Lisa Sterle’s influence over how unique this comic book feels is hard to overstate. Nothing really looks like Long Lost. Even without delving into the character and theme-driven narrative, Sterle presents Long Lost like a prestige comic book. It looks like the kind of things that your literary-minded friends would refer to as a graphic novel as a point of distinction from comic books. Without question, the black and white aesthetics heighten the comic. As much of this comic takes place at night, the shadows, overgrowth from the forest, blood, and even hair end up taking on much of the same charcoal-esque visual language. It gives the comic a timeless quality, but also imbues it with a sense of danger.

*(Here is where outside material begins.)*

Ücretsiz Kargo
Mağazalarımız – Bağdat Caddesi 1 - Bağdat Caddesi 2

That sense of unease extends to subversions of the comic book’s established style. Aunt Joanna, for example, is emphasized with some of the lighter shades of gray in the series, but that contrast just makes her presence in the story all the more disquieting. Readers never trust her, and these visual markers are part of the reason. Sterle’s use of color on certain items scattered throughout the series is also effective and helps make the comic feel unique, but as a visual conceit never quite hits readers as strong as the first time she uses it. The influence of Junji Ito on her art is apparent in panels that are quiet and tense, the panels that display some visceral aspect of horror, and in the juxtaposition between the two.

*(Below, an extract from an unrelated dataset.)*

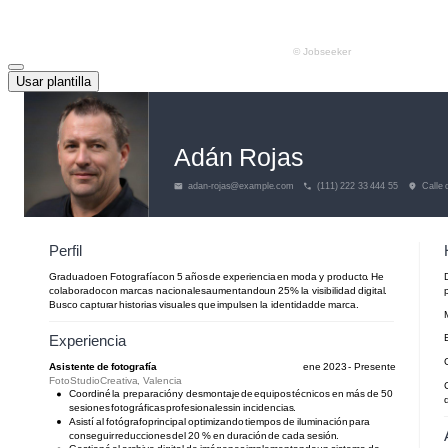
Usar plantilla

Long Lost, with its constant moodiness, its distinct visual presentation, and its remarkably memorable characters is a refreshing comic, and as an overall book is one of the best of the year. The creative team behind the book seem to know what it is that makes it special, and between Erman’s balance of tense and character-rich storytelling and Sterle’s impressive artistry, the first volume is an easy recommendation without even knowing what Part Two will entail when it begins later this year. While it’s obvious that this book is for people who want something fringier than the typical comic book story, Long Lost is strong enough that it will likely inspire other readers to want to find other strange books that they might not have known about. Weird books that are this good are as beneficial for the industry as they are for readers.